Excusez cette longue digression mais l’indignation m’anime. Face à tant de vilenie lâchement assénée au sublime pouvoir en place je ne peux que louer la grandeur de notre magnifique président, si viril, si sportif et qui sait si bien faire du vélo.
 
Je suis fier d’être un « bon français » à l’intelligence raisonnable –médiocre, sans excès pernicieux– comme la majorité de nos concitoyens, donc docile et prêt à approuver sans réserve les toujours excellentes décisions prises par ce merveilleux gouvernement soucieux de ne pas laisser souiller par de vils étrangers notre si belle et si pure identité nationale.
 
C’est avec une indicible émotion que mon petit salaire, mon permis de conduire et moi vous remercions encore pour la sollicitude dont vous avez fait preuve à notre égard en nous ramenant dans le droit chemin.
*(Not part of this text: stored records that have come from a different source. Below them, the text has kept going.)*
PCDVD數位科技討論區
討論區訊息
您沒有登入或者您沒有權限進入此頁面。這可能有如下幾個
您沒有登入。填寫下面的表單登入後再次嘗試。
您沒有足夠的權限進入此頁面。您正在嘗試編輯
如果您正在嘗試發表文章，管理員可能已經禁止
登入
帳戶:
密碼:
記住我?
Vive la France et son merveilleux gouvernement supervisé par ce génial président, le plus abouti de notre cinquième république.
 
Veuillez agréer, Monsieur le valeureux agent verbalisateur N°0000, zélé représentant des forces de l’ordre, l’expression de ma plus profonde admiration pour la qualité de votre action hautement pédagogique.
 
 
Ps : ci-joint, comme promis (en 150 pages 21 X 29,7 recto-verso) la listes des odieux individus qui se permettent de critiquer la pourtant parfaite gestion du pays effectuée par ce gouvernement de rêve placé sous l’égide grandiose de ce président remarquable, véritable « little big man » moderne.